For their part, Tess and Serena are more interested in creating a line of vegan cosmetics.
“When I was younger — actually, when I was seven — I started my own business making all-natural soap,” Tess tells us. “I made lotion and lip balm. I love creating things like that. And I always talked about wanting to go to cosmetology school and make a vegan line [of cosmetics]. Serena and I just got talking about it, and we thought it would be a great idea, because there needs to be a really great vegan line for everything — all beauty products, not just makeup.
“We want to make a really good product line that is not tested on animals. It has to be 100% vegan. It has to smell really good. It has to have really cute packages. And it can’t be overly priced. You know, that’s one of the problems with all the vegan product lines, they’re so over priced, no normal family can afford them,” Tess says.
Getting the Message Out
But that’s all far in the future. “Right now, the band is our main focus.
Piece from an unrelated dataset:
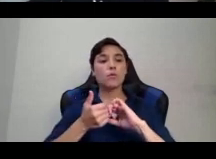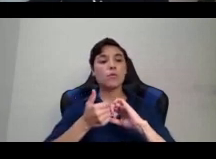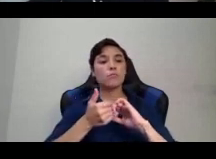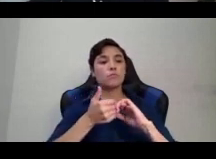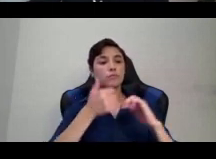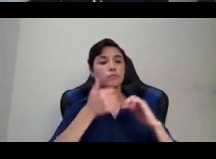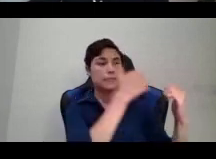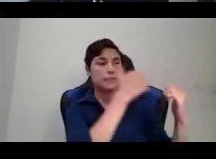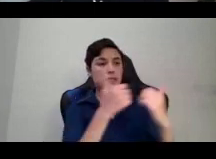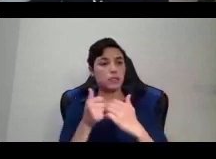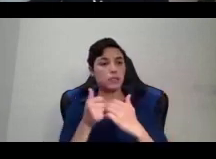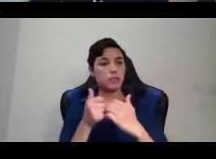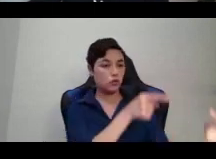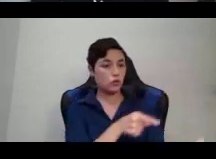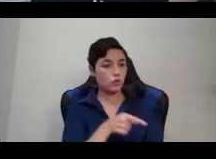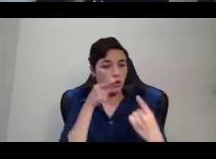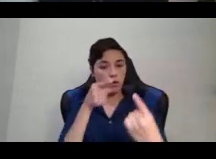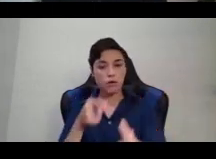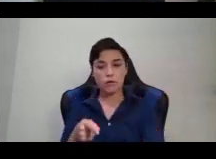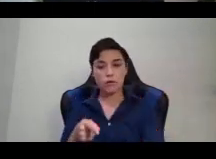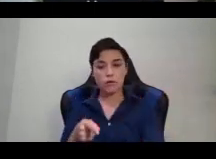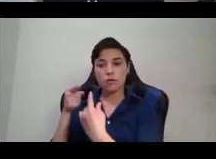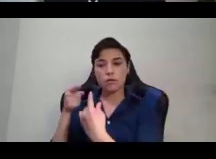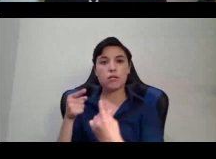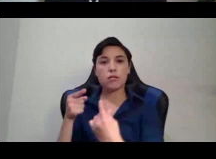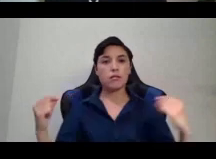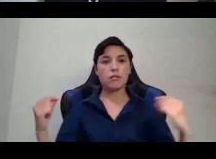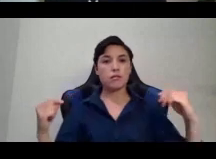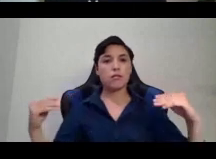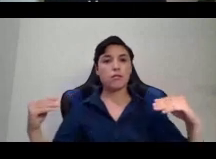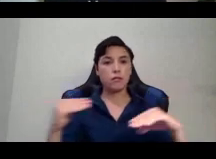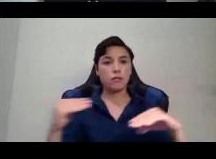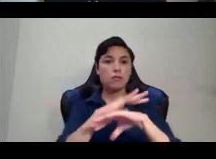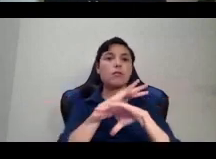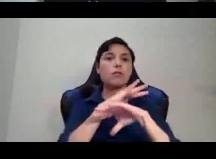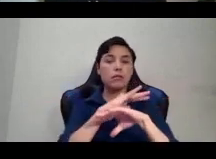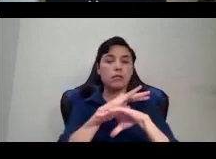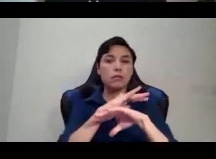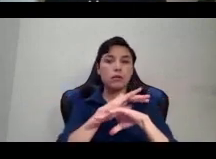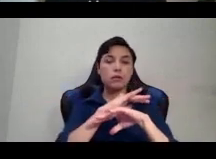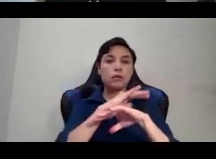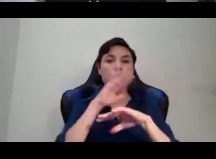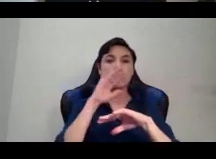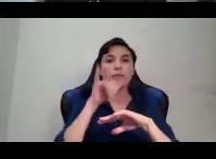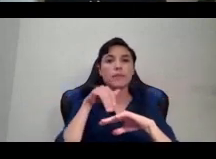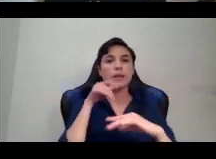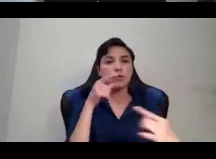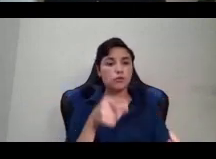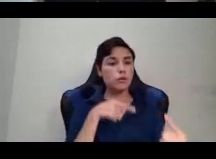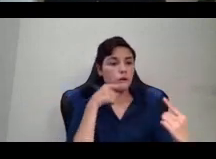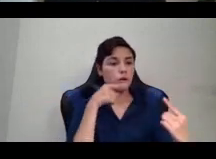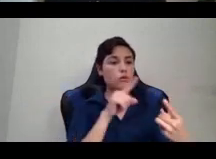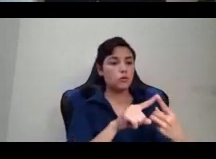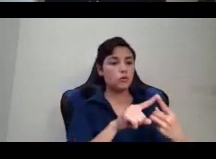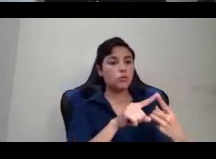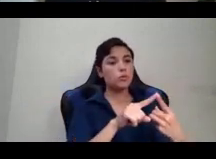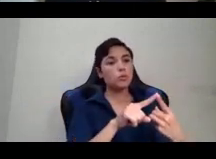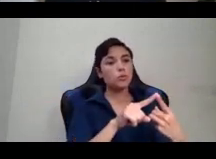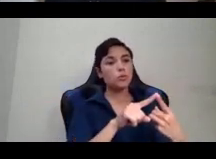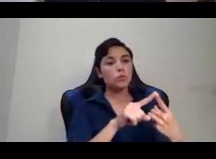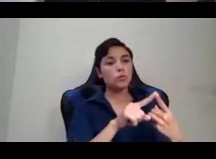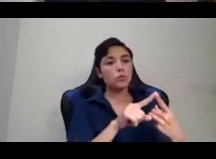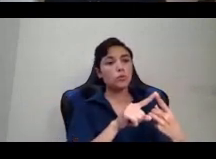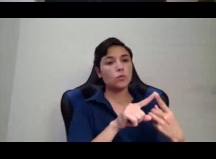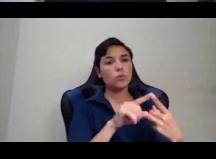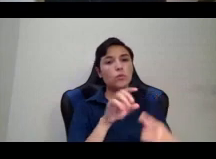conversation with one another, the struggle to decolonize our land and our world and to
We want to get our message out so we can really make a difference in the world,” Serena says.
Kiley tells us, “We have a Take Action page on our website. If anyone is wondering what they can do, they can go there and find out. We’re not just singing songs about the problems, we’re offering solutions to the problems.
“It’s not about us. It’s about the causes we sing about, and it’s about creating peace and nonviolent protest on the planet — making a planet that will offer goodness for everyone.”
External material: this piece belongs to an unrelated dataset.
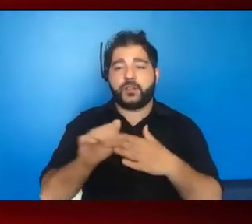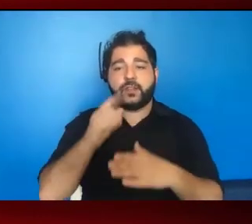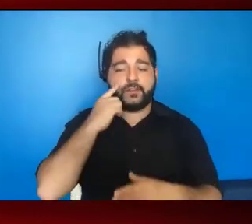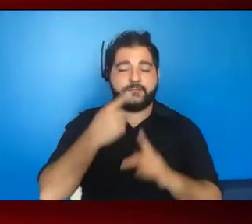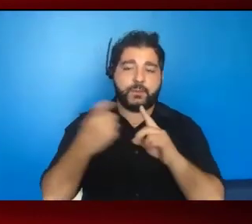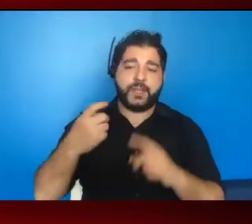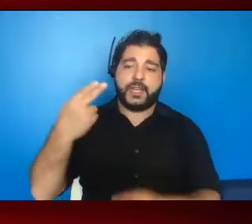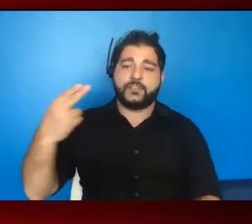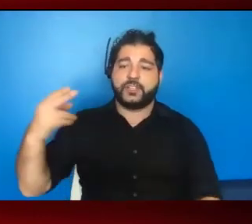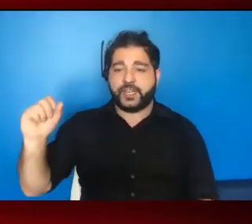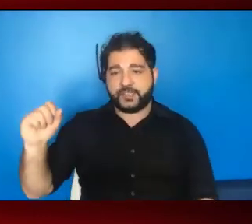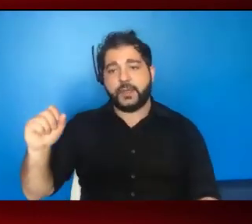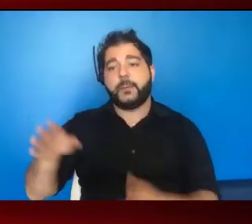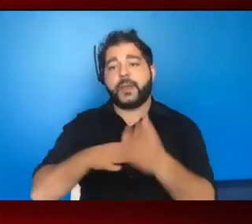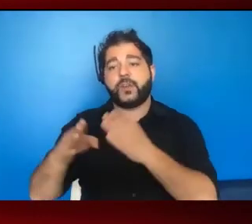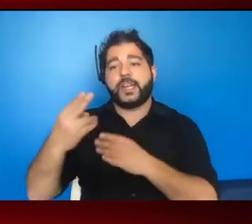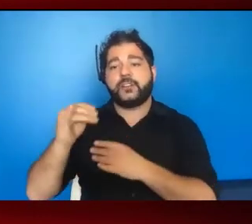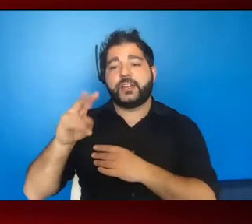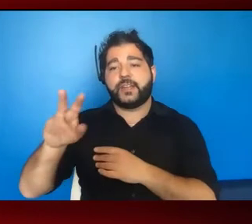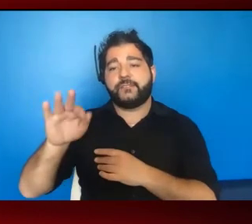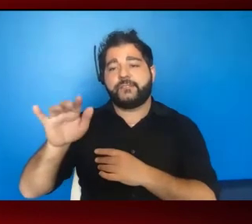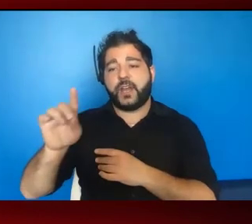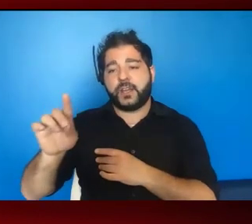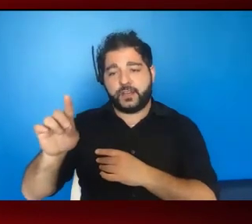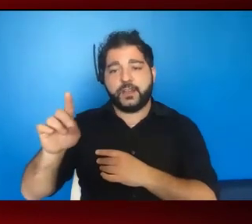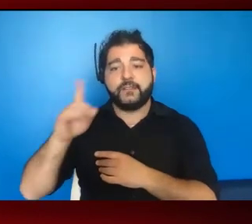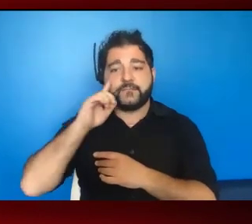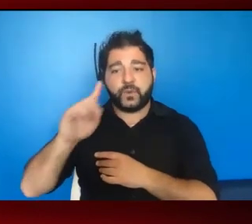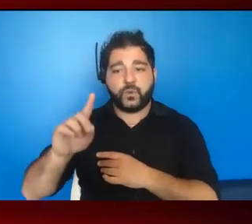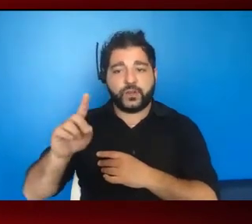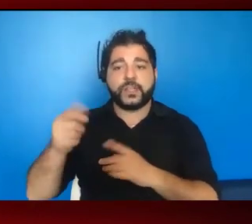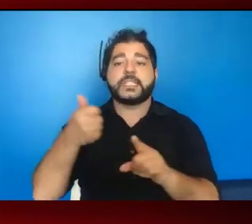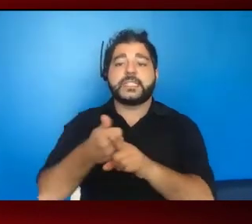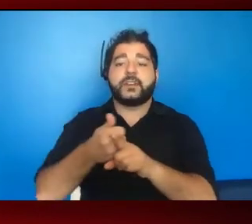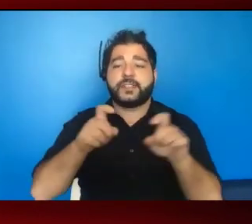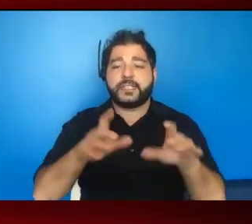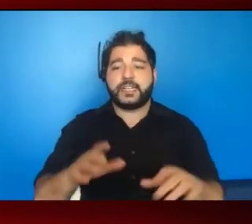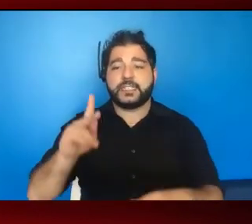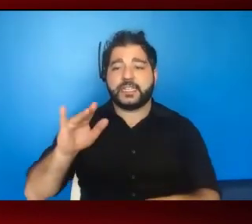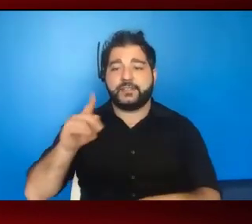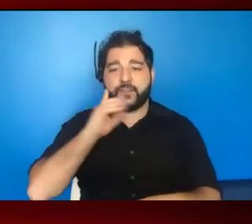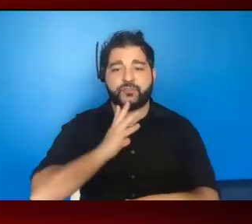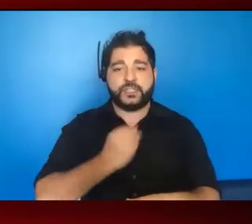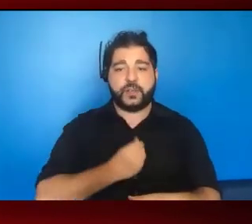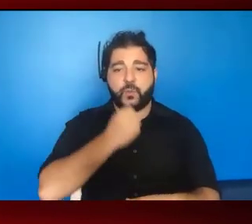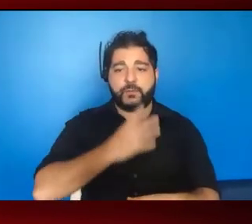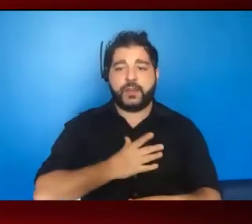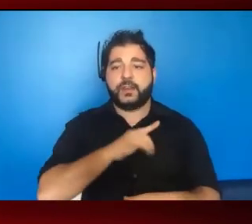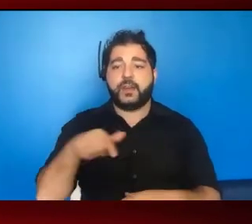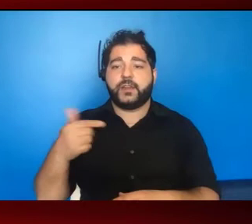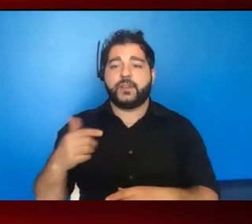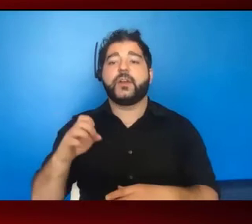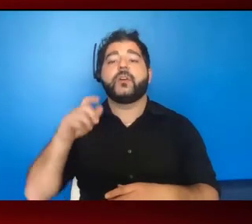Minority HIV AIDS Fund for mass mailing of HIV self-test kits to transgender women and other racial ethnic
Tess adds, “We really do want people to get up and start doing something to make a difference.”
Impressed with the maturity, talent, and intellectual curiosity of the three sisters, we ask about the influence of their parents on their activities.
Kiley responds, “All five of us practice meditation every single day. And everything that we’re doing now is divinely inspired from God. Our songs. Our mission. Our whole life is. That’s what I’d say about our parents, too. Everything that they’ve done is for the good of this planet and people.”
Truth on Earth music is available for sale and download from Amazon, iTunes, and most everywhere you can buy music on line. “You can find everything on our website at TruthOnEarth.com,” Kiley says.
When asked how the group decided on their name, Tess gives what has become their standard answer: “We sing about the truth. And we love our earth. And on is just the middle man.”